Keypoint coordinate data
****************************************
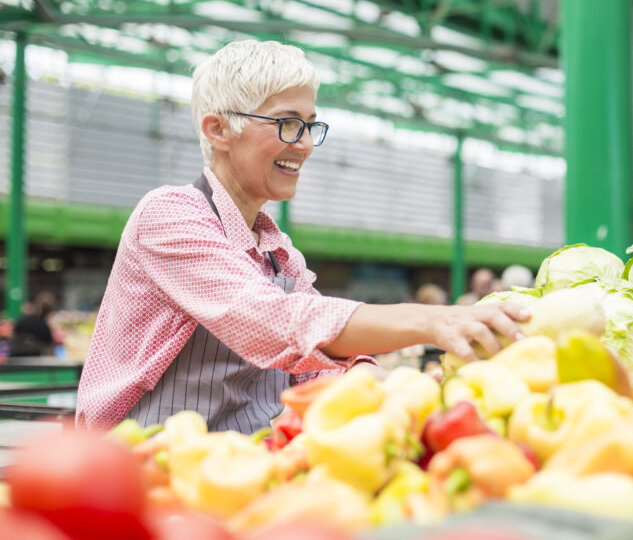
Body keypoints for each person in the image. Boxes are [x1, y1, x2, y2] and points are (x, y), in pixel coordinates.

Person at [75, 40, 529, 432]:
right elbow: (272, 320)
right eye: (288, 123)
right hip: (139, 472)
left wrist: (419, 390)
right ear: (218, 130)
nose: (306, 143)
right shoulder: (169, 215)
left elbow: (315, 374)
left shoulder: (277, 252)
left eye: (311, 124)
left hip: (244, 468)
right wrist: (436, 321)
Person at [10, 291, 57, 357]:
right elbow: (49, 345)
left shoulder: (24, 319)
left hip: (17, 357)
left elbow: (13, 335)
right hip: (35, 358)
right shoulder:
****************************************
--- Aim of the exercise ---
Send back every line above exactly, skipping all pictures.

--- Response box ---
Body keypoints for each person in the image. Boxes are [x1, y1, x2, y2] and points are (x, y), in pixel coordinates.

Person at [75, 40, 529, 432]:
right elbow: (272, 320)
right eye: (288, 123)
right hip: (139, 472)
left wrist: (419, 390)
right ear: (218, 130)
nose: (306, 143)
right shoulder: (169, 215)
left elbow: (315, 374)
left shoulder: (277, 252)
left eye: (311, 124)
left hip: (244, 468)
right wrist: (436, 321)
Person at [10, 291, 57, 357]:
right elbow: (49, 345)
left shoulder: (24, 319)
left hip: (17, 357)
left elbow: (13, 335)
right hip: (35, 358)
right shoulder:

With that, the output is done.